Nik Posa, the vice president of the Croatian Cultural Society considers the event a time to teach people about Croatian food and customs. "Traditionally, professional musicians from Croatia would travel the world to teach song and dance using up to 40 different instruments. A tutor will be on hand at the festival to demonstrate some of these traditions while the famous cakes, biscuits and desserts are being sold." Nik loves the opportunity for his community to showcase the unusual presentation of their celebratory food. Easter, weddings, Christmas - no special occasion goes by without sweets being involved, using liqueurs specific to the coast such as cherry, plum and almond. Plus cakes made with olive oil instead of butter.
So, forget about breakfast - and make the most of what's on offer. You will leave enriched and enlightened on many different levels, knowing we are very lucky to have so much to celebrate in our diverse city.

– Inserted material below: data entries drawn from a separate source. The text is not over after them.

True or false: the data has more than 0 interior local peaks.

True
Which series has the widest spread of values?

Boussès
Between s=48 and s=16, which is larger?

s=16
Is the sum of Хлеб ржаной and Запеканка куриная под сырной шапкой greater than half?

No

* Auckland International Cultural Festival is on Sunday 29 March, 10-5pm at The Wesley - Mt Roskill War Memorial Park. Free.
* People interested in helping refugees by becoming a volunteer or by donating furniture go to www.refugeeservices.org.nz or ph (09) 621 0014.

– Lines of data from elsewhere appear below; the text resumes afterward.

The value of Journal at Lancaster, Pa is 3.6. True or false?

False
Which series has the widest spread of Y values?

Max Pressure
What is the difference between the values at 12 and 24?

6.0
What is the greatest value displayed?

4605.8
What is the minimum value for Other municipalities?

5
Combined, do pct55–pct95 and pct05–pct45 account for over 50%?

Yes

Making time for the Eritrean coffee ceremony
The coffee ceremony is an integral part of Eritrean and Ethiopian communities. No grabbing a coffee on the go here - if you are fortunate enough to be invited to take part, make sure you have time, if not politely refuse and ask for tea.

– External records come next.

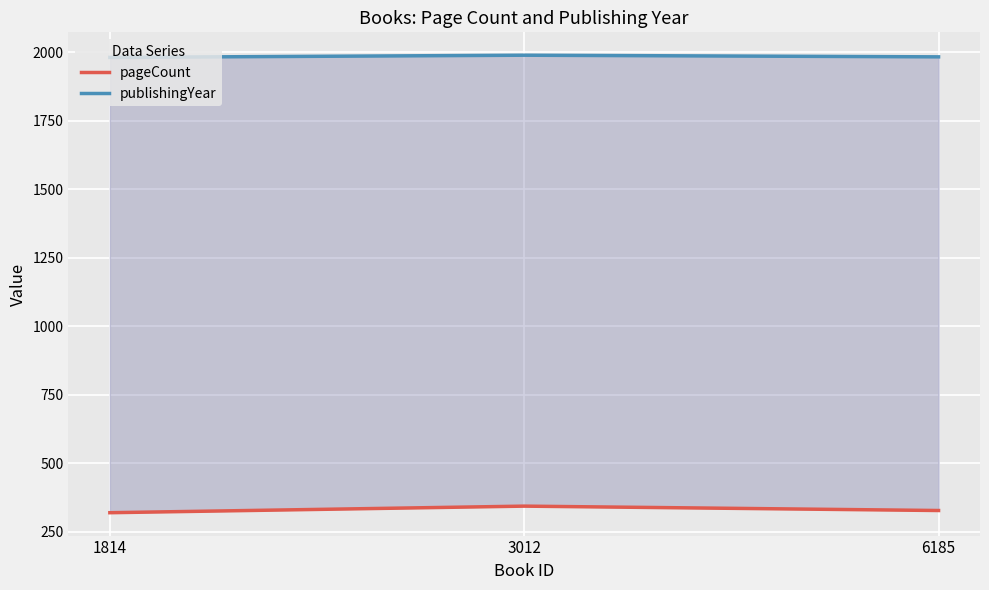

Where is publishingYear nearest to the value 1985?

6185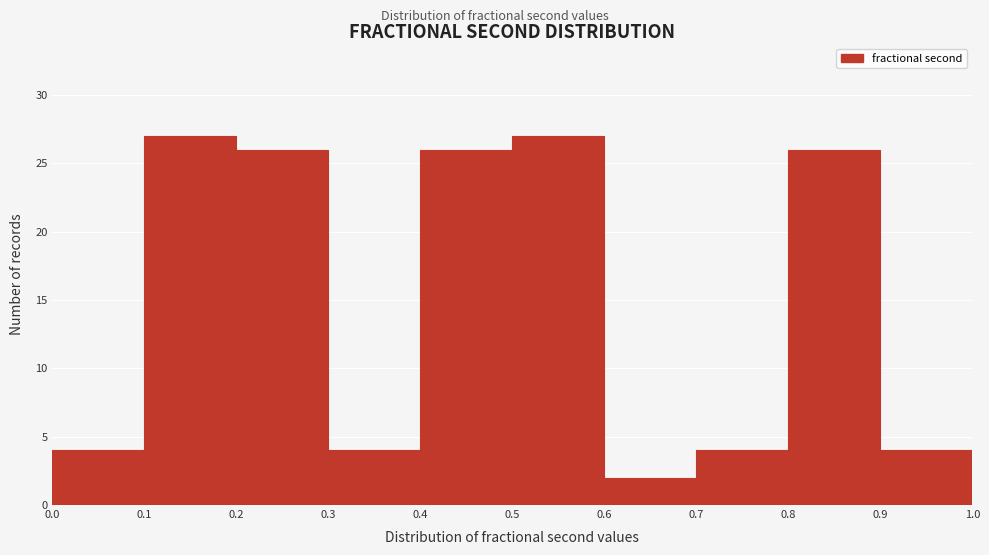

What is the height of the bar covering 0.4 to 0.5 on the x-axis? The values are not printed on the chart, so give them approximately, as read against the axis.

26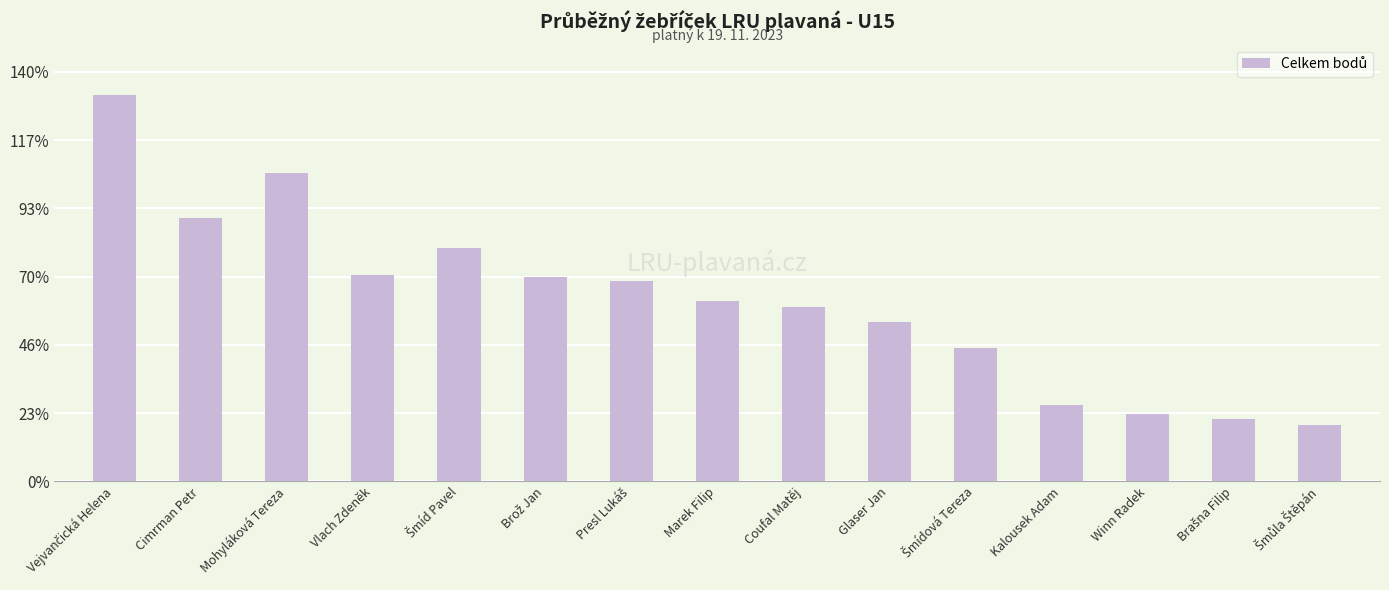

What is the difference between the maximum and minimum values?

242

At least an hour is needed to be involved in this meaningful ritual - time that allows people to take a load off - to sit and chat, share news, nourish friendships and give thanks.
The heady smell of frankincense and myrrh wafting through the air kicks things off. All preparation is done in front of the guests, satisfying the curious or the just plain nosy, such as me. A low table is laid and the raw green coffee beans are washed then put into a small pot called a "menkesh". While the beans are roasting they are constantly fanned to disperse the scent, mixed with the spice mix, around the room. When the oil begins to show on the beans, they are done, then they are tipped out on to a woven mat to cool.
Traditionally ground in a mortar and pestle [or in a coffee grinder these days], the beans are mixed with water and put into a small earthenware pot called a "jebena". It is placed on a charcoal stove to brew.
When deemed ready, small cups are prepared, a tiny horsehair coil is popped into the spout of the jebena to trap coffee grounds that haven't settled, and pouring begins.
Sugar is added, then everyone gets to taste the smoothest coffee imaginable. The coffee is served with a slightly sweet bread called "dabo kolo", broken into chunks and also freshly roasted popcorn to nibble on. This process is repeated three times - why a whole hour is needed - and a more relaxed one I haven't spent in some time.